There are changes afoot at Diane von Furstenberg—colorful, sparkling, delightful changes. The first collection under the helm of newly appointed chief creative officer Jonathan Saunders is out and the results are breathtakingly fun.
When Von Furstenberg (full disclosure: the designer is married to Barry Diller, who is chairman of IAC, the parent company of The Daily Beast) announced Saunders as her heir this past May, the match made sense to most in the fashion community. Saunders, who shuttered his London-based line in December 2015, has become known for his bold use of prints and color, something that he and the DVF brand have very much in common. It was this kindred design aesthetic that caught Von Furstenberg’s eye.
“Jonathan’s extraordinary passion for colors and prints, his effortless designs, and his desire to make women feel beautiful make him the perfect creative force to lead DVF into the future,” Von Furstenberg said in a press release at the time of the announcement.

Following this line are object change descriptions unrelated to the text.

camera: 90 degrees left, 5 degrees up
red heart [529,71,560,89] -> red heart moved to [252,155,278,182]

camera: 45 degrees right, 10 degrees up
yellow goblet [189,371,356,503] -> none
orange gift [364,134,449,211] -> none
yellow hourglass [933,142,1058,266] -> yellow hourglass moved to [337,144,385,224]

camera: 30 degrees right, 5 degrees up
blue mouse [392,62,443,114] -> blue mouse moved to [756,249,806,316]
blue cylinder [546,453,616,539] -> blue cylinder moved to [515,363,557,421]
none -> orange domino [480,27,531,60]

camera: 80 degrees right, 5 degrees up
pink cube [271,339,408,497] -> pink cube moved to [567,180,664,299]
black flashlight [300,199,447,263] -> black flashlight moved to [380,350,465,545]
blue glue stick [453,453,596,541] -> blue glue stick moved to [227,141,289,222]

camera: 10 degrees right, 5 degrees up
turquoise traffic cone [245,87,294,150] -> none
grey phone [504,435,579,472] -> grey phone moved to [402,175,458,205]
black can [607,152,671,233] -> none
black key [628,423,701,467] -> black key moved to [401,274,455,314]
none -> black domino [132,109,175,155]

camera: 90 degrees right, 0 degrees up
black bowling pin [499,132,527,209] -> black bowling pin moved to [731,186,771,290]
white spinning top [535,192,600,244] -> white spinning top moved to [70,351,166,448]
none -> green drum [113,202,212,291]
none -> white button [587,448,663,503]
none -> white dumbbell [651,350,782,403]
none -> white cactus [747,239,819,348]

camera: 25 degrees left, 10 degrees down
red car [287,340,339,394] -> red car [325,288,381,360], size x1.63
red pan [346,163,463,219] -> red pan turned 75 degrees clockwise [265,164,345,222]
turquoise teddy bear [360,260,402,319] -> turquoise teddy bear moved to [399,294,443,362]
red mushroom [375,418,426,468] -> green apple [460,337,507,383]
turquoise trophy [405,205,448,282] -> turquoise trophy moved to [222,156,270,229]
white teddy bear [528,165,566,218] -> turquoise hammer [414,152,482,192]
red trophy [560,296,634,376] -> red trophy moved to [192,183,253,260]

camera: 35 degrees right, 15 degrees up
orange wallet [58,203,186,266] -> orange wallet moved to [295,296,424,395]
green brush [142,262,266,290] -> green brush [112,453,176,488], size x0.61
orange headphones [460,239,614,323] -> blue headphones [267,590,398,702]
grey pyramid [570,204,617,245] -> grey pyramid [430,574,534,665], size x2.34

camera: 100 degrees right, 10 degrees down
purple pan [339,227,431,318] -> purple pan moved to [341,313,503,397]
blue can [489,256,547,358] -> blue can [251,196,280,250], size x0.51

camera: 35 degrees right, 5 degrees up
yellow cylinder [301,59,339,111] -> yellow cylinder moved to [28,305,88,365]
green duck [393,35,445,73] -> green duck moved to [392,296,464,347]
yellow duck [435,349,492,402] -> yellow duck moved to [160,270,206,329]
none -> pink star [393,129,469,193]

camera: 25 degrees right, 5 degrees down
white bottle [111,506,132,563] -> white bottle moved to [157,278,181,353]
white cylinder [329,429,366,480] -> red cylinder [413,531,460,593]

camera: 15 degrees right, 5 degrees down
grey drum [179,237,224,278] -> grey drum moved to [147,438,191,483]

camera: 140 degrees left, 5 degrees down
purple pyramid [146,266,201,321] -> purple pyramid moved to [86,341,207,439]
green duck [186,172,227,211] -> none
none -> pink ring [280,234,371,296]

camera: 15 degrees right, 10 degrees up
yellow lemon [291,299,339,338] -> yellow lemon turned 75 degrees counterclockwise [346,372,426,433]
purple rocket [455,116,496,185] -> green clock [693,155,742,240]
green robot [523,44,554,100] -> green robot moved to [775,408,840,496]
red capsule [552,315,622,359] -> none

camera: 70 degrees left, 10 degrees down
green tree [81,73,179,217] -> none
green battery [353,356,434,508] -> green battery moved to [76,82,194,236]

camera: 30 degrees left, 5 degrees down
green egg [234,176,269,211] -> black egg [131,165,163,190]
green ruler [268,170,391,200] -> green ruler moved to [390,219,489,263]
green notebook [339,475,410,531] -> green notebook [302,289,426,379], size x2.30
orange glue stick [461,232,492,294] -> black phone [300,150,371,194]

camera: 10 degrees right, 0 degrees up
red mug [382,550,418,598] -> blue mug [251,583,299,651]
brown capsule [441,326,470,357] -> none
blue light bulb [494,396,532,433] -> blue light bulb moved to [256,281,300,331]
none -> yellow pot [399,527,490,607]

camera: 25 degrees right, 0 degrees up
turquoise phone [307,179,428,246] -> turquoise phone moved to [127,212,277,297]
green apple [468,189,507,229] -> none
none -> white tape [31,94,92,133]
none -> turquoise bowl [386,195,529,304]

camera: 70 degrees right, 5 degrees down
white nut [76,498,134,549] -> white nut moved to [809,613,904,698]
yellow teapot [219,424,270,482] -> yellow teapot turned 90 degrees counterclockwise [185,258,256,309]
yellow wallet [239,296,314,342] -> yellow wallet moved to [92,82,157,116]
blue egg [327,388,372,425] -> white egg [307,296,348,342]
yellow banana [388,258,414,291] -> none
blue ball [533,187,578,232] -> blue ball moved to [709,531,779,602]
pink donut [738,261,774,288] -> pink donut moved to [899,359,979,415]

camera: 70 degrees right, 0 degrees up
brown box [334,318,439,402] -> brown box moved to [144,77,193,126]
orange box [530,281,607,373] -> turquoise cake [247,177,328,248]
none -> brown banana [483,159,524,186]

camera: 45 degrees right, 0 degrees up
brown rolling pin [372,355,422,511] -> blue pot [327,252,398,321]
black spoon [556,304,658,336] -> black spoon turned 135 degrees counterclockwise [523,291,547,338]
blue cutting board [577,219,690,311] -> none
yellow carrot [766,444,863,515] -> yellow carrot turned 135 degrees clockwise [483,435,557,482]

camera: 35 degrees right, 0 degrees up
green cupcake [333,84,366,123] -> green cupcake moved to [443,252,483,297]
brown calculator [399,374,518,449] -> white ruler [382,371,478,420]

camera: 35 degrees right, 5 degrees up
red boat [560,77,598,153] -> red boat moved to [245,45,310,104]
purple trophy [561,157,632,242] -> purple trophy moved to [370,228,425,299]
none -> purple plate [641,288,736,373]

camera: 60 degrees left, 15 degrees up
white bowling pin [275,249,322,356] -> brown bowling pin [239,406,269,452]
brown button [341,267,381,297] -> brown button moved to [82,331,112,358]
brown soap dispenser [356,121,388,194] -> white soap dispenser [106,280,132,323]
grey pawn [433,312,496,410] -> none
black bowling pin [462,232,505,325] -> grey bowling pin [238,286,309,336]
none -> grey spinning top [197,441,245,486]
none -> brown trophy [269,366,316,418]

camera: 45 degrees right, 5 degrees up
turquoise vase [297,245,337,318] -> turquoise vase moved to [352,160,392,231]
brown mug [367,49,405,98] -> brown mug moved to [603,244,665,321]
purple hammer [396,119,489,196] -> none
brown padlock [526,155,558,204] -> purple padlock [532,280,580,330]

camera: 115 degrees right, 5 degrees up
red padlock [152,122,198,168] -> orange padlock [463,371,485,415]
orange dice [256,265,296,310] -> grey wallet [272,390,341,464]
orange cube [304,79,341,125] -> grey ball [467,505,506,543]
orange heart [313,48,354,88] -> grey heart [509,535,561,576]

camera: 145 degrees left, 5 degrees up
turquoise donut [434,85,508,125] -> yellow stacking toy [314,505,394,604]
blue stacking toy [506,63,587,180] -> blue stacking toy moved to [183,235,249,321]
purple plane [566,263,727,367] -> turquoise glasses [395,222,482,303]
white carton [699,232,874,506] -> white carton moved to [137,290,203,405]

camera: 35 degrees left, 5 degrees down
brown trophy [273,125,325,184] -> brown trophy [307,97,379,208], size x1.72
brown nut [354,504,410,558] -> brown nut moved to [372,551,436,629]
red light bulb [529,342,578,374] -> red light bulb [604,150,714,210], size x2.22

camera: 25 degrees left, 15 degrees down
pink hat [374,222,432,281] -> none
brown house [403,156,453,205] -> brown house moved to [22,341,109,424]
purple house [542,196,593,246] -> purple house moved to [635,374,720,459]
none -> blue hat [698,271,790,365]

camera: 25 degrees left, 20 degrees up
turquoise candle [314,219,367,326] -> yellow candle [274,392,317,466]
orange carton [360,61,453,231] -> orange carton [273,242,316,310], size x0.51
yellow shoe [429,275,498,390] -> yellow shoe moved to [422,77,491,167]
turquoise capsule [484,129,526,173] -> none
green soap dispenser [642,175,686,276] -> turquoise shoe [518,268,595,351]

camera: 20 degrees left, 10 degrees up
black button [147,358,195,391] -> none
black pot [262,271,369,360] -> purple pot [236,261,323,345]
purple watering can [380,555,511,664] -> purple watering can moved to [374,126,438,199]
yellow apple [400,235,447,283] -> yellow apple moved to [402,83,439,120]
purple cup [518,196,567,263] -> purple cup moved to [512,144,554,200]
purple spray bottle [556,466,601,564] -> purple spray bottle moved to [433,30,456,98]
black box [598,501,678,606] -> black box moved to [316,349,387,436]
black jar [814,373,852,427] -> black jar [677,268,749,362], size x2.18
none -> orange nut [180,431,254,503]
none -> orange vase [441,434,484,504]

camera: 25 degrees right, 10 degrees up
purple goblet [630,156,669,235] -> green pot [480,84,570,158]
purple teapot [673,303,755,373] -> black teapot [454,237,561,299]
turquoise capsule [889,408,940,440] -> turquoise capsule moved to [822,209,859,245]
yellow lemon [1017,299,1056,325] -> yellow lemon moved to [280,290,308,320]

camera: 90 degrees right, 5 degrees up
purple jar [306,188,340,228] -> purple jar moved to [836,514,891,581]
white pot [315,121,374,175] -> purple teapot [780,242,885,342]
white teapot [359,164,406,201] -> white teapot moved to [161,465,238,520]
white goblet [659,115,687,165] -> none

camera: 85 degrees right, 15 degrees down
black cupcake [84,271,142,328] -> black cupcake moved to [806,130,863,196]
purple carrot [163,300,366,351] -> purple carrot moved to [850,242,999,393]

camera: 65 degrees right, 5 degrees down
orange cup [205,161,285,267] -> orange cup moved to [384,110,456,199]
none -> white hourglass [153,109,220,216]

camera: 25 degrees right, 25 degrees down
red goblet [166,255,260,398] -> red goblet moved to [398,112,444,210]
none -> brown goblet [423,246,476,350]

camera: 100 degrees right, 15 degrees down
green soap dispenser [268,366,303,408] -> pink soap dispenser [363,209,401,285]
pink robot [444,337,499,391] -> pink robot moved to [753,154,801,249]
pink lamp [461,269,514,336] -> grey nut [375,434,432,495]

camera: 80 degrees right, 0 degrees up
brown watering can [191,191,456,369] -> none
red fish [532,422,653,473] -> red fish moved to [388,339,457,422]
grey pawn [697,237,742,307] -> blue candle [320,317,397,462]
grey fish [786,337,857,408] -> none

Saunders, for his part, was excited to build on the success of DVF. “It’s a great brand to work with. All of the values that Diane started the brand, the effortlessness, the ease, the femininity, all of those values are so important to hold on to. And then print and color which I obviously love since it’s always been a part of what I do with my own brand and for other brands I’ve worked for. So all of those things blended together equals the new collection of DVF,” Saunders told The Daily Beast.
The result is a stunning first collection, particularly given that Saunders only had three months to pull it together, plus overhaul the accessories line.
Saunders prides himself on creating high-quality clothes that are beautiful, but also “accessible and democratic.” With the Spring/Summer 2017 collection, he takes the staples in every woman’s wardrobe and elevates them in fresh and exciting ways. He mixes prints, chops off sleeves to give blouses an asymmetrical touch, and emphasizes dashes of detail, like stylishly oversized waistbands on skirts and pants.
There are lots of ankle and calf length dresses and skirts, as well as some pops of furry punch (like on the hood of a black, blue, and white check jacket or flying solo in a series of brightly colored stoles). Add in a luxurious line of all-sequins pieces that sparkle so delicately they look like sheets of tiny diamonds, and Saunders has everything a modern woman needs to shine wherever she’s headed.
“Together [new CEO Paolo Riva and I] have been able to take a brand that’s known and loved and respected because of its founder and because of the reason why she started it, but be able to take it into the next decade,” Saunders said.
This next decade includes lots of bespoke details. Saunders says that all of the vibrant fabrics, prints, and a series of fresh new laces used in his collection were designed and made in house. They give the collection a lively and bold aesthetic that begs for mixing and matching between patterns, but also between entirely different types of fabric altogether. And it all seems to work.
“I love kimono prints and mixing different prints and patterns together. There’s a spontaneity to it that I kind of started with on the mannequin,” Saunders said.
When asked how he navigated what elements to carry over from the iconic brand, Saunders laughs, “It’s just my job.” Then he explained how he started with the very fundamentals of what the brand has stood for since it was founded decades ago.
“You think about it from a philosophical point of view, you think about words that you associate with the brand,” Saunders said. “So, I think ‘provocative’ is an interesting word that maybe hasn’t been at the forefront of how they’ve presented the collections recently. Diane’s quite a provocative person.”
Saunders’s inaugural effort carries on this provocative tradition, but filtered through his own distinct point of view. The relationship to the brand of old is there, but this is intended as a new vision that will continue to make, inspire, and empower the next generations of DVF women.